Monkey/wrench

When you hold a pair of pliers, where do you end and the pliers begin? As far as your brain is concerned, it may be a meaningless question. A new study by a team of Italian researchers suggests that the minds of primates conceive of tools as body parts.

The researchers studied the brain activity of a pair of macaque monkeys as they learned to use pliers to hold food. Reports ScienceNOW:

The researchers first established the brain’s firing sequence when the monkeys grasped only with their hands. The experiment was then repeated while the monkeys used normal pliers that required first opening the hand and then closing it to grasp the food. The same neurons fired in the same order. Remarkably, the same neurons also fired, in the same order, when the monkeys used “reverse pliers” that required them to close their fingers first and then open them to take the food …

The brain acts, write the researchers, “as if the tool were the hand of the monkey and its tips were the monkey’s fingers.” An archeologist at University College London says the study “fairly clearly show that monkey tool use involves the incorporation of tools into the body schema, literally as extensions of the body.”

And yet it’s not quite so simple when you take a step up the evolutionary ladder. Whatever our neurons might be doing, our conscious minds have no trouble distinguishing our bodies from the tools we use. A macaque monkey may not know its hand from a pair of pliers, but we do. And so, unlike our distant cousins, we’re fated to be of two minds when it comes to technology, at once embracing it and keeping it at arm’s length.

3 thoughts on “Monkey/wrench

  1. Startup Experience

    The example that immediately comes to mind is that of a highly proficient musician, or even a chef for that matter.

    Ever watch the best guitar players, or a top chef, use their “tools?” I would certainly say that a guitar in the hands of [insert your favorite guitar play here] or a knife in the hands of [insert your favorite chef here] would certainly qualify as an “extension of the body.”

    In fact, it’s at this point that you would begin to define someone’s skills as “transcendent,” where the inspiration flows right through them, independent of the “tools” that they happen to be using at the time.

    Perhaps we’re just not there yet with “technology” as I think that you’re describing it. Picture Tom Cruise manipulating the graphical interface of the computer he’s using in the opening scene of the film ‘Minority Report’ and you’ll get an idea of what might be possible in the future as our technology becomes more of an extension of our bodies.

    Unfortunately, we seem to be stuck at the “people walking around airports talking to themselves on blue-tooth headsets” stage at this point.

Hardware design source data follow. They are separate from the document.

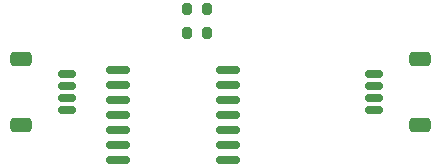
<source format=gbr>
%TF.GenerationSoftware,KiCad,Pcbnew,7.0.6*%
%TF.CreationDate,2023-09-04T11:25:06+01:00*%
%TF.ProjectId,working,776f726b-696e-4672-9e6b-696361645f70,rev?*%
%TF.SameCoordinates,Original*%
%TF.FileFunction,Paste,Top*%
%TF.FilePolarity,Positive*%
%FSLAX46Y46*%
G04 Gerber Fmt 4.6, Leading zero omitted, Abs format (unit mm)*
G04 Created by KiCad (PCBNEW 7.0.6) date 2023-09-04 11:25:06*
%MOMM*%
%LPD*%
G01*
G04 APERTURE LIST*
G04 Aperture macros list*
%AMRoundRect*
0 Rectangle with rounded corners*
0 $1 Rounding radius*
0 $2 $3 $4 $5 $6 $7 $8 $9 X,Y pos of 4 corners*
0 Add a 4 corners polygon primitive as box body*
4,1,4,$2,$3,$4,$5,$6,$7,$8,$9,$2,$3,0*
0 Add four circle primitives for the rounded corners*
1,1,$1+$1,$2,$3*
1,1,$1+$1,$4,$5*
1,1,$1+$1,$6,$7*
1,1,$1+$1,$8,$9*
0 Add four rect primitives between the rounded corners*
20,1,$1+$1,$2,$3,$4,$5,0*
20,1,$1+$1,$4,$5,$6,$7,0*
20,1,$1+$1,$6,$7,$8,$9,0*
20,1,$1+$1,$8,$9,$2,$3,0*%
G04 Aperture macros list end*
%ADD10RoundRect,0.200000X-0.200000X-0.275000X0.200000X-0.275000X0.200000X0.275000X-0.200000X0.275000X0*%
%ADD11RoundRect,0.150000X-0.625000X0.150000X-0.625000X-0.150000X0.625000X-0.150000X0.625000X0.150000X0*%
%ADD12RoundRect,0.250000X-0.650000X0.350000X-0.650000X-0.350000X0.650000X-0.350000X0.650000X0.350000X0*%
%ADD13RoundRect,0.150000X0.625000X-0.150000X0.625000X0.150000X-0.625000X0.150000X-0.625000X-0.150000X0*%
%ADD14RoundRect,0.250000X0.650000X-0.350000X0.650000X0.350000X-0.650000X0.350000X-0.650000X-0.350000X0*%
%ADD15RoundRect,0.150000X-0.875000X-0.150000X0.875000X-0.150000X0.875000X0.150000X-0.875000X0.150000X0*%
G04 APERTURE END LIST*
D10*
%TO.C,R1*%
X-1175000Y7000000D03*
X-2825000Y7000000D03*
%TD*%
%TO.C,R2*%
X-1175000Y5000000D03*
X-2825000Y5000000D03*
%TD*%
D11*
%TO.C,J2*%
X-13000000Y1500000D03*
X-13000000Y500000D03*
X-13000000Y-500000D03*
X-13000000Y-1500000D03*
D12*
X-16875000Y2800000D03*
X-16875000Y-2800000D03*
%TD*%
D13*
%TO.C,J1*%
X13000000Y-1500000D03*
X13000000Y-500000D03*
X13000000Y500000D03*
X13000000Y1500000D03*
D14*
X16875000Y-2800000D03*
X16875000Y2800000D03*
%TD*%
D15*
%TO.C,U1*%
X-8650000Y1810000D03*
X-8650000Y540000D03*
X-8650000Y-730000D03*
X-8650000Y-2000000D03*
X-8650000Y-3270000D03*
X-8650000Y-4540000D03*
X-8650000Y-5810000D03*
X650000Y-5810000D03*
X650000Y-4540000D03*
X650000Y-3270000D03*
X650000Y-2000000D03*
X650000Y-730000D03*
X650000Y540000D03*
X650000Y1810000D03*
%TD*%
M02*

</source>
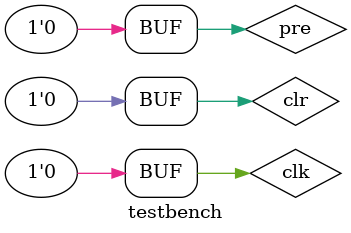
<source format=v>
module testbench;
    reg clk;

    initial begin
        // $dumpfile("testbench.vcd");
        // $dumpvars(0, testbench);

        #5 clk = 0;
        repeat (10000) begin
            #5 clk = 1;
            #5 clk = 0;
        end

        $display("OKAY");
    end


    reg dinA = 0;
    wire doutB;
    wire pre,clr;
    reg q = 0;

    top uut (
        .clk (clk ),
        .clr (1'b0 ),
        .pre (1'b0 ),
        .a (dinA ),
        .b (doutB )
    );

    always @(negedge clk) begin
    #3;
    dinA <= !dinA;
    end

    assign pre = 1'b0;
    assign clr = 1'b0;

    	always @( negedge clk, posedge pre, negedge clr )
		if ( pre )
			q <= 1'b1;
		else if ( clr )
			q <= 1'b0;
		else
            q <= dinA;

	assert_dff ff_test(.clk(~clk), .test(doutB), .pat(q));

endmodule

</source>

    Lots of work to be done…

    PS – What does this research imply about the musicians and the chefs among us? That they’re lower down the evolutionary chain, as you’ve described it, or that the next step up somehow reconnects with these sorts of abilities?

    With the exception of drummers, I’d guess that it’s probably the latter…

  2. tmbradley73

    Previous blog entries have talked about the tools we use affecting the way we think. Genetic factors such as this may shed some light on that.